The census of India says that 31% of the Indian population, i.e.; 375 million currently resides in urban areas. And by estimates, it is said that there will be 300 million new residents in urban India by 2050; which means 1 million new residents every month!
India’s urban sector presently constitutes 63% of India’s GDP (up from 45% in 1990) and has been its key engine of growth acceleration in the past decade. India’s towns and cities have expanded rapidly as increasing numbers migrate to towns and cities in search of economic opportunity. Hence accompanying India’s rapid economic growth is a fundamental shift in terms of a massive urban transformation, possibly the largest national urban transformation of the 21st century. This has and will continue to pose unprecedented challenges to India’s growing cities and towns in providing housing and infrastructure (water, sewerage, transportation, etc.).
Can India redefine urbanism for the 21st Century?
Key to understanding an Indian urbanisation is to appreciate how these numbers reflect on the everyday lives and lifestyles of city dwellers. Architectural or spatial research on the city in the recent past has been preoccupied with collecting and visualizing statistical data and empirical information in an attempt for improved social, economic and political engagement. But in addition to constructing complex mathematical models to ‘measure’ architecture and endlessly analysing the city through ‘data’, we should note that the city is fundamentally a cultural production based on human sensibility.

“Making the city observable means making the plethora of public information public. Information and communication are components of learning, and giving the city visibility implies allowing the city to become an environment for learning.”
– Richard Saul Wurman
Mod operates on the principle of making the city observable by its citizens. By communicating deep observations and analyses on the Indian urbanism, we hope to actively involve citizens in participating in the urban realm to deal with the challenges that a massive urban transformation poses to the Indian subcontinent.
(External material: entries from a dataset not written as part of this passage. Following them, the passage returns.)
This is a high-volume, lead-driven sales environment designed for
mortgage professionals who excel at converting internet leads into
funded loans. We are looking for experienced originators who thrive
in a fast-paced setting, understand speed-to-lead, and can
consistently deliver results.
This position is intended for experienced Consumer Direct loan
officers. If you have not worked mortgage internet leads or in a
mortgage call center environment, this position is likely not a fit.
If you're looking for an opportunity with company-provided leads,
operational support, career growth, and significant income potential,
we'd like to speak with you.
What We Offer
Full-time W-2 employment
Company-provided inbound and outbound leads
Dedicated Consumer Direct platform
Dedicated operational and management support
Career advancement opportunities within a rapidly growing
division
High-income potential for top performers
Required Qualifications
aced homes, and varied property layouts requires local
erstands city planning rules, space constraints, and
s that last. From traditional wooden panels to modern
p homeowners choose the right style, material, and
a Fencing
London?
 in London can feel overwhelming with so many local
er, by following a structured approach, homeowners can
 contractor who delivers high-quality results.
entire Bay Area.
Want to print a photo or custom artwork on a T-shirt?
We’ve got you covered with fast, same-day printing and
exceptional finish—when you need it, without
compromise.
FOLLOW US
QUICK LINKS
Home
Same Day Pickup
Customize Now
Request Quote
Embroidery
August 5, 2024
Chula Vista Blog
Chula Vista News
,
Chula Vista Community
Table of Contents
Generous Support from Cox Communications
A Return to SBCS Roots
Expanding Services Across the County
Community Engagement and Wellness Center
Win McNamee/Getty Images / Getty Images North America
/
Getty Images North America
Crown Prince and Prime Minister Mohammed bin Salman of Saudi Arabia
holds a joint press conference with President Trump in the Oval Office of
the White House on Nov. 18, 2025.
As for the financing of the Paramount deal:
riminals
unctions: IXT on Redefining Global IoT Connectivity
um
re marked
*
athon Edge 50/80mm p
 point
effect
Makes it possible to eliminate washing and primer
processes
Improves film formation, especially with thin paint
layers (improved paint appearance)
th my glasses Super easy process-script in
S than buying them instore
To talk of the city is to simultaneously talk of multiple scales, complexities and underlying notions of aspirations, ambition, cultural exchange and informed conversation, it cannot be restricted to a mere functional and pragmatic understanding. It is through communicating its cultural histories, mapping the remnants of its past, its societal structure, economic production, education and governance that we can create better ways to understand and hence to intervene and design this space together.